Reading what you've said I see the mantra that kept me here: Fall down seven times, Get up eight.
It means, you won't just pick yourself up when life knocks you down, but the time after that as well, and the time after that, and that.
There is always something you can do if you're here and nothing if you're not. I liked gaming and if that taught me anything is that you try your best to avoid game over.
Eventually, I found myself in a place that did help. It wasn't therapy, but used therapeutic techniques. I don't think it taught me much that I didn't know already, but it reminded me of the things I'd forgotten along the way. Focusing on the things I can control, I can do. Acknowledging that I'm not the same person I was before or during, grieving the loss of people I hadn't, but also the versions of me that I miss because of them and the things happening to me, talking to people about my experiences.
There isn't a cookie cutter solution and things that worked for me, might not work for you. Figuring out what does is something you can do though and I hope you can keep picking yourself up to find out.
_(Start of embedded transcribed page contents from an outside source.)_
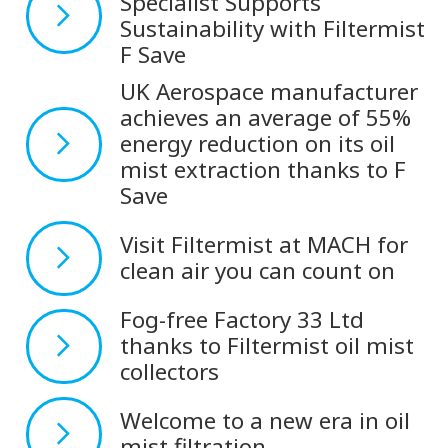
Specialist Supports
Sustainability with Filtermist
F Save
UK Aerospace manufacturer
achieves an average of 55%
energy reduction on its oil
mist extraction thanks to F
Save
Visit Filtermist at MACH for
clean air you can count on
Fog-free Factory 33 Ltd
thanks to Filtermist oil mist
collectors
Welcome to a new era in oil
mist filtration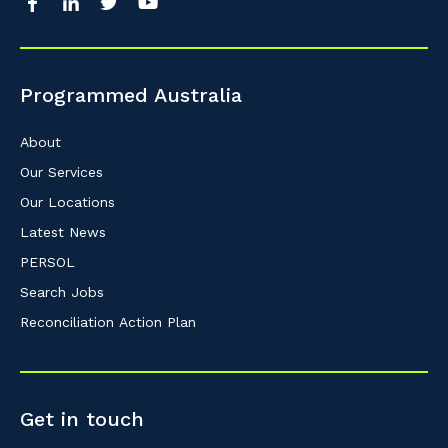
Programmed Australia
About
Our Services
Our Locations
Latest News
PERSOL
Search Jobs
Reconciliation Action Plan
Get in touch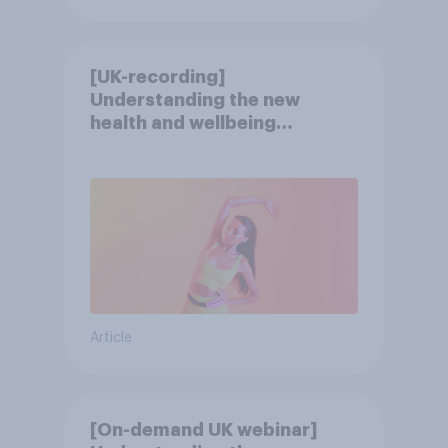
[UK-recording]
Understanding the new
health and wellbeing
consumer
Article
[On-demand UK webinar]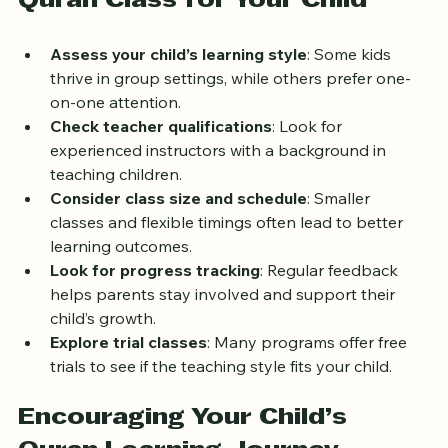
Quran Class for Your Child
Assess your child’s learning style
: Some kids 
thrive in group settings, while others prefer one-
on-one attention.
Check teacher qualifications
: Look for 
experienced instructors with a background in 
teaching children.
Consider class size and schedule
: Smaller 
classes and flexible timings often lead to better 
learning outcomes.
Look for progress tracking
: Regular feedback 
helps parents stay involved and support their 
child’s growth.
Explore trial classes
: Many programs offer free 
trials to see if the teaching style fits your child.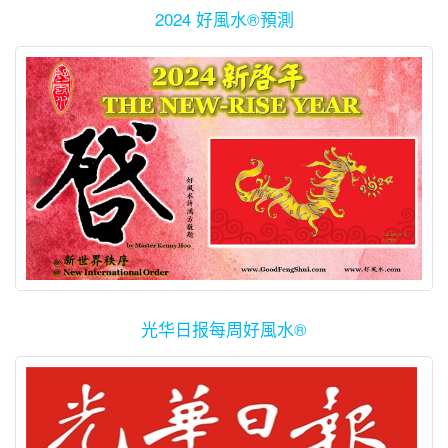
2024 好風水®預測
光华日报每周好風水®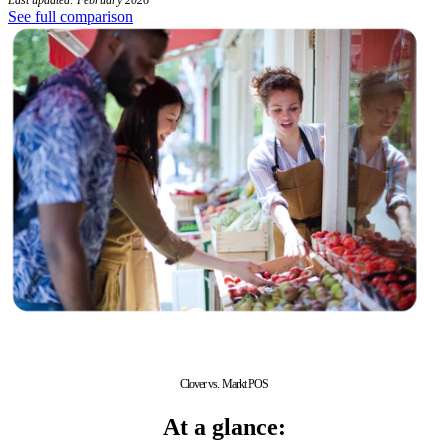
See full comparison
Clover vs. Markt POS
At a glance: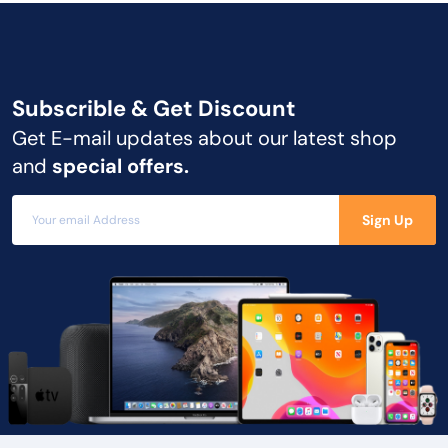
Subscrible & Get
Discount
Get E-mail updates about our latest shop
and
special offers.
Sign Up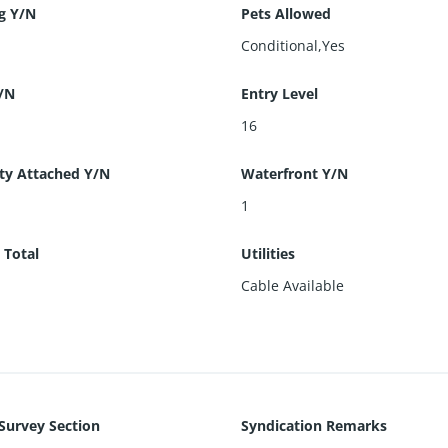
g Y/N
Pets Allowed
Conditional,Yes
/N
Entry Level
16
ty Attached Y/N
Waterfront Y/N
1
 Total
Utilities
Cable Available
 Survey Section
Syndication Remarks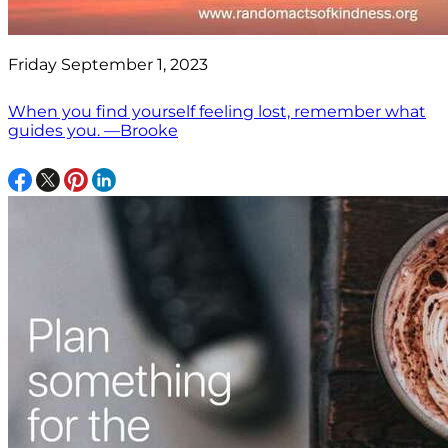
Friday September 1, 2023
When you find yourself feeling lost, remember what
guides you. —Brooke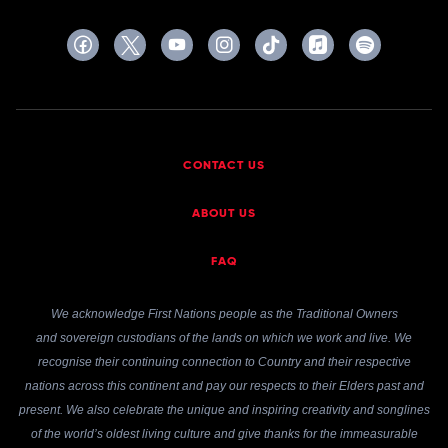
CONTACT US
ABOUT US
FAQ
We acknowledge First Nations people as the Traditional Owners
and sovereign custodians of the lands on which we work and live. We
recognise their continuing connection to Country and their respective
nations across this continent and pay our respects to their Elders past and
present. We also celebrate the unique and inspiring creativity and songlines
of the world’s oldest living culture and give thanks for the immeasurable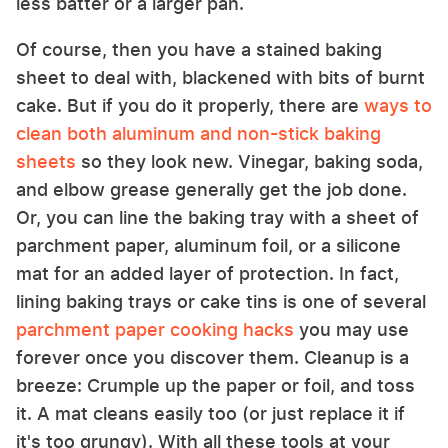
less batter or a larger pan.
Of course, then you have a stained baking
sheet to deal with, blackened with bits of burnt
cake. But if you do it properly, there are
ways to
clean both aluminum and non-stick baking
sheets
so they look new. Vinegar, baking soda,
and elbow grease generally get the job done.
Or, you can line the baking tray with a sheet of
parchment paper, aluminum foil, or a silicone
mat for an added layer of protection. In fact,
lining baking trays or cake tins is one of several
parchment paper cooking hacks
you may use
forever once you discover them. Cleanup is a
breeze: Crumple up the paper or foil, and toss
it. A mat cleans easily too (or just replace it if
it's too grungy). With all these tools at your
Lastly, before I'm late to work.
Something that helped me was breaking things down into bite-sized pieces and reteaching myself some basic psychology over youtube. I always seem to end up coming back to "the hierarchy of needs". It's weird, but if I need a pick me up I come back to this video: https://youtu.be/e5jDspIC4hY?si=eBbAIrO-o-Mz9-8r
Take care of yourself. It will get better if you give yourself time for it to get better.
Я рад тому что ты жива, и что ты вернулась ^__^
Если что не стесняйся, пиши. Коллективно может разруливаться будет проще и эффективнее... х)
А то в шотсах написали, что тебя на войне убили.